As many factors come into play when setting the optimal value, you have to test it under real conditions in your environment.
If you want to run test cases that are sensitive to network latency, it’s important to also test them under the effect of different latencies.
For example you want to know what it means if you move an application currently running on the same server as the database to a different server. Or you are doing some small tests locally on your computer and want to know how they would behave in a real environment where client and server are on different machines, maybe even with long geographical distances between them.
I usually use the method described here when I want to run some tests on my laptop where I have an Oracle Database running in a Virtualbox VM.

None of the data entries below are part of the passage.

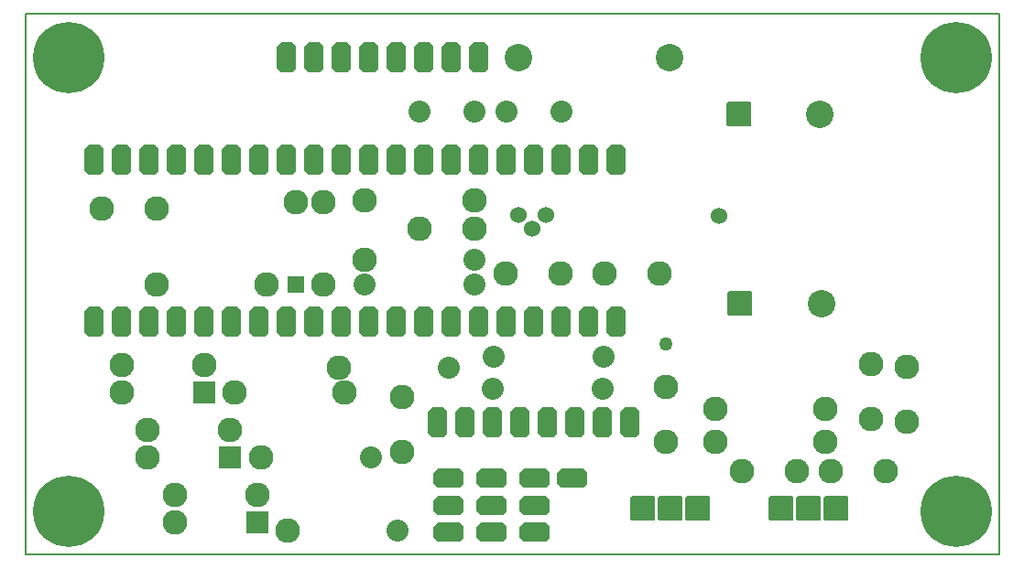
<source format=gbr>
G04 PROTEUS RS274X GERBER FILE*
%FSLAX45Y45*%
%MOMM*%
G01*
%ADD26C,1.524000*%
%ADD13C,1.270000*%
%AMPPAD019*
4,1,8,
0.509800,-1.397000,
-0.509800,-1.397000,
-0.889000,-1.017800,
-0.889000,1.017800,
-0.509800,1.397000,
0.509800,1.397000,
0.889000,1.017800,
0.889000,-1.017800,
0.509800,-1.397000,
0*%
%ADD27PPAD019*%
%AMPPAD020*
4,1,36,
1.016000,-1.143000,
-1.016000,-1.143000,
-1.041970,-1.140470,
-1.065980,-1.133200,
-1.087580,-1.121650,
-1.106290,-1.106290,
-1.121650,-1.087570,
-1.133200,-1.065980,
-1.140470,-1.041970,
-1.143000,-1.016000,
-1.143000,1.016000,
-1.140470,1.041970,
-1.133200,1.065980,
-1.121650,1.087570,
-1.106290,1.106290,
-1.087580,1.121650,
-1.065980,1.133200,
-1.041970,1.140470,
-1.016000,1.143000,
1.016000,1.143000,
1.041970,1.140470,
1.065980,1.133200,
1.087580,1.121650,
1.106290,1.106290,
1.121650,1.087570,
1.133200,1.065980,
1.140470,1.041970,
1.143000,1.016000,
1.143000,-1.016000,
1.140470,-1.041970,
1.133200,-1.065980,
1.121650,-1.087570,
1.106290,-1.106290,
1.087580,-1.121650,
1.065980,-1.133200,
1.041970,-1.140470,
1.016000,-1.143000,
0*%
%ADD28PPAD020*%
%ADD18C,2.286000*%
%ADD29C,2.540000*%
%AMPPAD022*
4,1,36,
-0.635000,0.762000,
0.635000,0.762000,
0.660970,0.759470,
0.684980,0.752200,
0.706580,0.740650,
0.725290,0.725290,
0.740650,0.706570,
0.752200,0.684980,
0.759470,0.660970,
0.762000,0.635000,
0.762000,-0.635000,
0.759470,-0.660970,
0.752200,-0.684980,
0.740650,-0.706570,
0.725290,-0.725290,
0.706580,-0.740650,
0.684980,-0.752200,
0.660970,-0.759470,
0.635000,-0.762000,
-0.635000,-0.762000,
-0.660970,-0.759470,
-0.684980,-0.752200,
-0.706580,-0.740650,
-0.725290,-0.725290,
-0.740650,-0.706570,
-0.752200,-0.684980,
-0.759470,-0.660970,
-0.762000,-0.635000,
-0.762000,0.635000,
-0.759470,0.660970,
-0.752200,0.684980,
-0.740650,0.706570,
-0.725290,0.725290,
-0.706580,0.740650,
-0.684980,0.752200,
-0.660970,0.759470,
-0.635000,0.762000,
0*%
%ADD72PPAD022*%
%ADD17C,2.032000*%
%AMPPAD023*
4,1,36,
-0.889000,1.016000,
0.889000,1.016000,
0.914970,1.013470,
0.938980,1.006200,
0.960580,0.994650,
0.979290,0.979290,
0.994650,0.960570,
1.006200,0.938980,
1.013470,0.914970,
1.016000,0.889000,
1.016000,-0.889000,
1.013470,-0.914970,
1.006200,-0.938980,
0.994650,-0.960570,
0.979290,-0.979290,
0.960580,-0.994650,
0.938980,-1.006200,
0.914970,-1.013470,
0.889000,-1.016000,
-0.889000,-1.016000,
-0.914970,-1.013470,
-0.938980,-1.006200,
-0.960580,-0.994650,
-0.979290,-0.979290,
-0.994650,-0.960570,
-1.006200,-0.938980,
-1.013470,-0.914970,
-1.016000,-0.889000,
-1.016000,0.889000,
-1.013470,0.914970,
-1.006200,0.938980,
-0.994650,0.960570,
-0.979290,0.979290,
-0.960580,0.994650,
-0.938980,1.006200,
-0.914970,1.013470,
-0.889000,1.016000,
0*%
%ADD73PPAD023*%
%ADD30C,6.604000*%
%AMPPAD025*
4,1,8,
-1.397000,-0.509800,
-1.397000,0.509800,
-1.017800,0.889000,
1.017800,0.889000,
1.397000,0.509800,
1.397000,-0.509800,
1.017800,-0.889000,
-1.017800,-0.889000,
-1.397000,-0.509800,
0*%
%ADD31PPAD025*%
%ADD21C,0.203200*%
%TD.AperFunction*%
D26*
X+6410000Y+3130000D03*
X+3910000Y+200000D03*
X+3910000Y+450000D03*
X+3910000Y+700000D03*
X+4310000Y+200000D03*
X+4310000Y+450000D03*
X+4310000Y+700000D03*
X+4710000Y+700000D03*
X+4710000Y+450000D03*
X+4710000Y+200000D03*
X+5060000Y+700000D03*
D13*
X+5920000Y+1950000D03*
D27*
X+5460000Y+3650000D03*
X+5206000Y+3650000D03*
X+4952000Y+3650000D03*
X+4698000Y+3650000D03*
X+4444000Y+3650000D03*
X+4190000Y+3650000D03*
X+3936000Y+3650000D03*
X+3682000Y+3650000D03*
X+3428000Y+3650000D03*
X+3174000Y+3650000D03*
X+2920000Y+3650000D03*
X+2666000Y+3650000D03*
X+2412000Y+3650000D03*
X+2158000Y+3650000D03*
X+1904000Y+3650000D03*
X+1650000Y+3650000D03*
X+1396000Y+3650000D03*
X+1142000Y+3650000D03*
X+888000Y+3650000D03*
X+634000Y+3650000D03*
X+5460000Y+2150000D03*
X+5206000Y+2150000D03*
X+4952000Y+2150000D03*
X+4698000Y+2150000D03*
X+4444000Y+2150000D03*
X+4190000Y+2150000D03*
X+3936000Y+2150000D03*
X+3682000Y+2150000D03*
X+3428000Y+2150000D03*
X+3174000Y+2150000D03*
X+2920000Y+2150000D03*
X+2666000Y+2150000D03*
X+2412000Y+2150000D03*
X+2158000Y+2150000D03*
X+1904000Y+2150000D03*
X+1650000Y+2150000D03*
X+1396000Y+2150000D03*
X+1142000Y+2150000D03*
X+888000Y+2150000D03*
X+634000Y+2150000D03*
X+4190000Y+4600000D03*
X+3936000Y+4600000D03*
X+3682000Y+4600000D03*
X+3428000Y+4600000D03*
X+3174000Y+4600000D03*
X+2920000Y+4600000D03*
X+2666000Y+4600000D03*
X+2412000Y+4600000D03*
X+5590000Y+1220000D03*
X+5336000Y+1220000D03*
X+5082000Y+1220000D03*
X+4828000Y+1220000D03*
X+4574000Y+1220000D03*
X+4320000Y+1220000D03*
X+4066000Y+1220000D03*
X+3812000Y+1220000D03*
D28*
X+7494000Y+420000D03*
X+7240000Y+420000D03*
X+6986000Y+420000D03*
X+6214000Y+420000D03*
X+5960000Y+420000D03*
X+5706000Y+420000D03*
D18*
X+6380000Y+1040000D03*
X+7396000Y+1040000D03*
X+7396000Y+1350000D03*
X+6380000Y+1350000D03*
X+1210000Y+2500000D03*
X+2226000Y+2500000D03*
X+7820000Y+1760000D03*
X+7820000Y+1252000D03*
X+7950000Y+770000D03*
X+7442000Y+770000D03*
X+5920000Y+1550000D03*
X+5920000Y+1042000D03*
D28*
X+6605000Y+2320000D03*
D29*
X+7355000Y+2320000D03*
D28*
X+6595000Y+4070000D03*
D29*
X+7345000Y+4070000D03*
X+4553000Y+4600000D03*
X+5950000Y+4600000D03*
D18*
X+8150000Y+1230000D03*
X+8150000Y+1738000D03*
X+6620000Y+770000D03*
X+7128000Y+770000D03*
X+5350000Y+2600000D03*
X+5858000Y+2600000D03*
X+700000Y+3200000D03*
X+1208000Y+3200000D03*
D72*
X+2500000Y+2500000D03*
D18*
X+2754000Y+2500000D03*
X+2754000Y+3262000D03*
X+2500000Y+3262000D03*
X+4150000Y+3280000D03*
X+3134000Y+3280000D03*
X+3134000Y+2730000D03*
D17*
X+4150000Y+2730000D03*
D26*
X+4553000Y+3140000D03*
X+4680000Y+3013000D03*
X+4807000Y+3140000D03*
D17*
X+3130000Y+2500000D03*
X+4146000Y+2500000D03*
D18*
X+4950000Y+2600000D03*
X+4442000Y+2600000D03*
X+4150000Y+3010000D03*
X+3642000Y+3010000D03*
X+3480000Y+952000D03*
X+3480000Y+1460000D03*
D17*
X+3640000Y+4100000D03*
X+4148000Y+4100000D03*
D73*
X+1650000Y+1500000D03*
D18*
X+1650000Y+1754000D03*
X+888000Y+1754000D03*
X+888000Y+1500000D03*
D73*
X+1890000Y+900000D03*
D18*
X+1890000Y+1154000D03*
X+1128000Y+1154000D03*
X+1128000Y+900000D03*
D73*
X+2140000Y+300000D03*
D18*
X+2140000Y+554000D03*
X+1378000Y+554000D03*
X+1378000Y+300000D03*
X+2950000Y+1500000D03*
X+1934000Y+1500000D03*
D17*
X+3190000Y+900000D03*
D18*
X+2174000Y+900000D03*
D17*
X+3440000Y+220000D03*
D18*
X+2424000Y+220000D03*
D17*
X+3916000Y+1730000D03*
D18*
X+2900000Y+1730000D03*
D17*
X+5336000Y+1530000D03*
X+4320000Y+1530000D03*
X+5340000Y+1830000D03*
X+4324000Y+1830000D03*
D30*
X+400000Y+400000D03*
X+400000Y+4600000D03*
X+8600000Y+4600000D03*
X+8600000Y+400000D03*
D31*
X+4710000Y+200000D03*
X+4710000Y+450000D03*
X+4710000Y+700000D03*
X+4310000Y+700000D03*
X+4310000Y+450000D03*
X+4310000Y+200000D03*
X+3910000Y+200000D03*
X+3910000Y+450000D03*
X+3910000Y+700000D03*
D17*
X+4450000Y+4100000D03*
X+4958000Y+4100000D03*
D31*
X+5060000Y+700000D03*
D21*
X+0Y+0D02*
X+9000000Y+0D01*
X+9000000Y+5000000D01*
X+0Y+5000000D01*
X+0Y+0D01*
M02*

</source>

Linux provides a kernel module called NetEm (Network Emulator). With NetEm you can add a delay to all packages leaving (outgoing) a certain network interface. You can do a lot more things with NetEm like duplicating, corrupting or reordering packages and more. Check the man page or the links at the end of this post to find out more about it.
NetEm is an enhancement of the Linux traffic control facilities and can therefore be controlled with tc.
Using the tc command line tool to add a delay
Add a delay of 10ms to eth1
tc qdisc add dev eth1 root netem delay 10ms
Change an already configured delay
tc qdisc change dev eth1 root netem delay 5ms
Show configuration of eth1
tc qdisc show dev eth1
Remove a configured delay
tc qdisc del dev eth1 root netem delay 4ms
I’m just going to ping my virtual machine and add a delay after a couple of pings.
Ping my virtual machine from my local machine
Add delay of 10ms on eth1 on my virtual machine. This means the packages leaving eth1 (in this examples the answers to the ping) will be delayed by 10ms.
tc qdisc add dev eth1 root netem delay 10ms
Output of ping
PING oracle-database-183 (192.168.56.202): 56 data bytes
64 bytes from 192.168.56.202: icmp_seq=0 ttl=64 time=0.255 ms
64 bytes from 192.168.56.202: icmp_seq=1 ttl=64 time=0.376 ms
64 bytes from 192.168.56.202: icmp_seq=2 ttl=64 time=0.329 ms
64 bytes from 192.168.56.202: icmp_seq=3 ttl=64 time=0.336 ms
64 bytes from 192.168.56.202: icmp_seq=4 ttl=64 time=0.310 ms
64 bytes from 192.168.56.202: icmp_seq=5 ttl=64 time=10.870 ms
64 bytes from 192.168.56.202: icmp_seq=6 ttl=64 time=10.992 ms
64 bytes from 192.168.56.202: icmp_seq=7 ttl=64 time=10.910 ms
64 bytes from 192.168.56.202: icmp_seq=8 ttl=64 time=10.900 ms
64 bytes from 192.168.56.202: icmp_seq=9 ttl=64 time=10.790 ms
The output of ping clearly shows the effect of adding the delay with tc.